### DATA TO EXAMINE:
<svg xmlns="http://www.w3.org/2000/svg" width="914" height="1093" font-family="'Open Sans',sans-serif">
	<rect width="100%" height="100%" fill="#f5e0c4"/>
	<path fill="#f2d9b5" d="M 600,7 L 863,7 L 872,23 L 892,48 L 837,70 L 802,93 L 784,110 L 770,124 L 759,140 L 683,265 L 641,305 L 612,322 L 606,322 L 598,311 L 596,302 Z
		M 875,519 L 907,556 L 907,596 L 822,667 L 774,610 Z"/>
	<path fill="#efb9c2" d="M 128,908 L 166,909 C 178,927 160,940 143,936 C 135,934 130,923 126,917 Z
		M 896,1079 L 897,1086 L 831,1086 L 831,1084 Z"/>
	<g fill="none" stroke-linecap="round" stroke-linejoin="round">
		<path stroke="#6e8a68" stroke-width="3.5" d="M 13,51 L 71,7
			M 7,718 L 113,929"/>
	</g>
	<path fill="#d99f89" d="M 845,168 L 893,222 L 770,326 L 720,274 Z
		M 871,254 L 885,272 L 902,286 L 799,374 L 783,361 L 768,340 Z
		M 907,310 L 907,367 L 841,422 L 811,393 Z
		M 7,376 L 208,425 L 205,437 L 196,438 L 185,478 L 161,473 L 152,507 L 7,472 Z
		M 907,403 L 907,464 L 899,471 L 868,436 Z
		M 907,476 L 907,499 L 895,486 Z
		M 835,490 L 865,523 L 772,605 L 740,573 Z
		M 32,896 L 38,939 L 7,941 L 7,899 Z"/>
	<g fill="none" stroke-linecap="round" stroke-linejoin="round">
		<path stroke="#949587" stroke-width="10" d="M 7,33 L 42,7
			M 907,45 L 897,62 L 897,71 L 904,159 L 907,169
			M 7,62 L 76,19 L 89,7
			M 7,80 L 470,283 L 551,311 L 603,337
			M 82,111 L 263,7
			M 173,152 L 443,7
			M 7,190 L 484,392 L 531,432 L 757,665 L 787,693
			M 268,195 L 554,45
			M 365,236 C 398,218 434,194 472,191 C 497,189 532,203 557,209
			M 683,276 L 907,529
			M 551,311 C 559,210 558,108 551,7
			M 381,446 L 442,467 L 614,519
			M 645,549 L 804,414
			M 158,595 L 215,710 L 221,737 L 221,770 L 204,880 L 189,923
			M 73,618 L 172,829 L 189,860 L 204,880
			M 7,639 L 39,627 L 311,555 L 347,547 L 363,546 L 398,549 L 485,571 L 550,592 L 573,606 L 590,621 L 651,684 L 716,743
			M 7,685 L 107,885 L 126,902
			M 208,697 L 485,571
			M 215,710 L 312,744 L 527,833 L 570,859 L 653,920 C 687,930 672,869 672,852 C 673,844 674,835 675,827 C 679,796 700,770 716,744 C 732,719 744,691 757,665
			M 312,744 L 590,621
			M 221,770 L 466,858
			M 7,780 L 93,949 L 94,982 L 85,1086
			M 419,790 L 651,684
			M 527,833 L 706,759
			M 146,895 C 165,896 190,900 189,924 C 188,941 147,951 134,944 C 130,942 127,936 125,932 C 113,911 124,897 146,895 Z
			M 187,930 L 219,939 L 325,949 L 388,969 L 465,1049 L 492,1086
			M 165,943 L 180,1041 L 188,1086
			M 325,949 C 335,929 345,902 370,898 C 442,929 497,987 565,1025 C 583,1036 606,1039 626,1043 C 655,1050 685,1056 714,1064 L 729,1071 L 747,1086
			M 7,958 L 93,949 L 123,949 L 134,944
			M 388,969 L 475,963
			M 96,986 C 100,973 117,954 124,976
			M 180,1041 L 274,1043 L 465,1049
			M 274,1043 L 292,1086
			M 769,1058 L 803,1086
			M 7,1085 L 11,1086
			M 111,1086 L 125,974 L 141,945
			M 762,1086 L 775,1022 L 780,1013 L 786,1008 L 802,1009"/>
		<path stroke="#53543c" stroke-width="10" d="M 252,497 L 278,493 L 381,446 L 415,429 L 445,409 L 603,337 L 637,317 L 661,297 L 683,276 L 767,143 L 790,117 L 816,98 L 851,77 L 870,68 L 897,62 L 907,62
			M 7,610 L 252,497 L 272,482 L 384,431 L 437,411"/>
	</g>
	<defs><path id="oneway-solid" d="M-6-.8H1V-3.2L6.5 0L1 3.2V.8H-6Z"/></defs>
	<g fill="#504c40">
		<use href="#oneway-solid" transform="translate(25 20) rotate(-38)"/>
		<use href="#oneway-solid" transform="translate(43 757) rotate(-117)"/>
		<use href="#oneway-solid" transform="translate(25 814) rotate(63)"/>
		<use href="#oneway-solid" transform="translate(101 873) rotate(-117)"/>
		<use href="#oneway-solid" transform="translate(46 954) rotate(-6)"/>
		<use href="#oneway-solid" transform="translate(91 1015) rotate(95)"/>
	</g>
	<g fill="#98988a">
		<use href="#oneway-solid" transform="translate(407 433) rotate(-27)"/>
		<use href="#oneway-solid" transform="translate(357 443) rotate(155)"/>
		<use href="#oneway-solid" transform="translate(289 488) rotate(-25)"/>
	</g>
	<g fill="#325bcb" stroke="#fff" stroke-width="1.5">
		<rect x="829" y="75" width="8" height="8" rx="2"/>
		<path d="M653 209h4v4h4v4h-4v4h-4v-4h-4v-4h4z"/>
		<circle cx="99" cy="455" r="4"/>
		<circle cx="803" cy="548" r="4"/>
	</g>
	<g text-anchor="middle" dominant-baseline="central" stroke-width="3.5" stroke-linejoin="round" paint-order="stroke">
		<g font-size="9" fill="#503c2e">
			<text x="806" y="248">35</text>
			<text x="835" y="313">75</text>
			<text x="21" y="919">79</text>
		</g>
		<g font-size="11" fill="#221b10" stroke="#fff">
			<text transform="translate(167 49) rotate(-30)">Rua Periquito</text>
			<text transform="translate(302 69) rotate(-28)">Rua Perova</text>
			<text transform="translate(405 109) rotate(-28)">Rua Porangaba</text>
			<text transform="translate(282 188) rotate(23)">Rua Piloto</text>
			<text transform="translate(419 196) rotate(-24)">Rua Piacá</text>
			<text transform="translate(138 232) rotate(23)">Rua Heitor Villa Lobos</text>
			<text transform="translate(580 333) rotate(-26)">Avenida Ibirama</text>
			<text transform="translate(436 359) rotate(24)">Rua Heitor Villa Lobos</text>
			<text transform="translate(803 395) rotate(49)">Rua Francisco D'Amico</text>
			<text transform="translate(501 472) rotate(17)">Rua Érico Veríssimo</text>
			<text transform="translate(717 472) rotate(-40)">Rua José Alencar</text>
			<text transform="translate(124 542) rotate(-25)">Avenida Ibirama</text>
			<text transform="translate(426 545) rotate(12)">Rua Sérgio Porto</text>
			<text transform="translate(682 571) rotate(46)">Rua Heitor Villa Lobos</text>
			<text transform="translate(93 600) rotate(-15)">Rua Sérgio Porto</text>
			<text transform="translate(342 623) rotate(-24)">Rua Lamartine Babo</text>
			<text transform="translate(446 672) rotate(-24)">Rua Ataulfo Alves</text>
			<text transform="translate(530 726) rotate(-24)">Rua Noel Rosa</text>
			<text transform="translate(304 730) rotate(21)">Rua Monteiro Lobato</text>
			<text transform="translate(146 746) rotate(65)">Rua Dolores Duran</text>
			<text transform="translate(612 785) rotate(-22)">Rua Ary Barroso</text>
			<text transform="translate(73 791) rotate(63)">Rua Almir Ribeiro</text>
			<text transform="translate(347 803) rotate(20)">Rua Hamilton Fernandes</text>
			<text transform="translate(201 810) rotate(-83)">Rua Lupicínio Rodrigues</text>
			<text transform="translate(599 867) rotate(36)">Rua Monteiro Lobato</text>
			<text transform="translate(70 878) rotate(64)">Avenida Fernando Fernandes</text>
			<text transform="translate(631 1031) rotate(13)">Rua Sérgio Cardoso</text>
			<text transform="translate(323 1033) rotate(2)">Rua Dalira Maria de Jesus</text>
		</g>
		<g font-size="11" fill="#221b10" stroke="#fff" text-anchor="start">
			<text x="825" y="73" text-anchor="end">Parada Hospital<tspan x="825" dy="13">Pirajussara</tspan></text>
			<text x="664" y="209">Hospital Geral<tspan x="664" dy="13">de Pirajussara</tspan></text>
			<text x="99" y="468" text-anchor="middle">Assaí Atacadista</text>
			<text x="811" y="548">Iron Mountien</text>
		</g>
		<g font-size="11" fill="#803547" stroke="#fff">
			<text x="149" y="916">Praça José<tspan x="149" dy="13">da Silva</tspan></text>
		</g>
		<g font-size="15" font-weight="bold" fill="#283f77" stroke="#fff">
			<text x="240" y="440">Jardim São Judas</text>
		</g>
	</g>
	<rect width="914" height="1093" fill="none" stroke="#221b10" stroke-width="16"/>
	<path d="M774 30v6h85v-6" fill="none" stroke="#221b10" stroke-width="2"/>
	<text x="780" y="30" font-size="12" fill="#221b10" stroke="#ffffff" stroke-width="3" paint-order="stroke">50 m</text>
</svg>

### TRY IT:
Everything above from the line containing "L 720,274 Z" down to the line containing "M 551,311 C 559,210 558,108 551,7" is to be transcribed exactly, with both of those lines included and nothing else added.

### ANSWER SPACE:
	<path fill="#d99f89" d="M 845,168 L 893,222 L 770,326 L 720,274 Z
		M 871,254 L 885,272 L 902,286 L 799,374 L 783,361 L 768,340 Z
		M 907,310 L 907,367 L 841,422 L 811,393 Z
		M 7,376 L 208,425 L 205,437 L 196,438 L 185,478 L 161,473 L 152,507 L 7,472 Z
		M 907,403 L 907,464 L 899,471 L 868,436 Z
		M 907,476 L 907,499 L 895,486 Z
		M 835,490 L 865,523 L 772,605 L 740,573 Z
		M 32,896 L 38,939 L 7,941 L 7,899 Z"/>
	<g fill="none" stroke-linecap="round" stroke-linejoin="round">
		<path stroke="#949587" stroke-width="10" d="M 7,33 L 42,7
			M 907,45 L 897,62 L 897,71 L 904,159 L 907,169
			M 7,62 L 76,19 L 89,7
			M 7,80 L 470,283 L 551,311 L 603,337
			M 82,111 L 263,7
			M 173,152 L 443,7
			M 7,190 L 484,392 L 531,432 L 757,665 L 787,693
			M 268,195 L 554,45
			M 365,236 C 398,218 434,194 472,191 C 497,189 532,203 557,209
			M 683,276 L 907,529
			M 551,311 C 559,210 558,108 551,7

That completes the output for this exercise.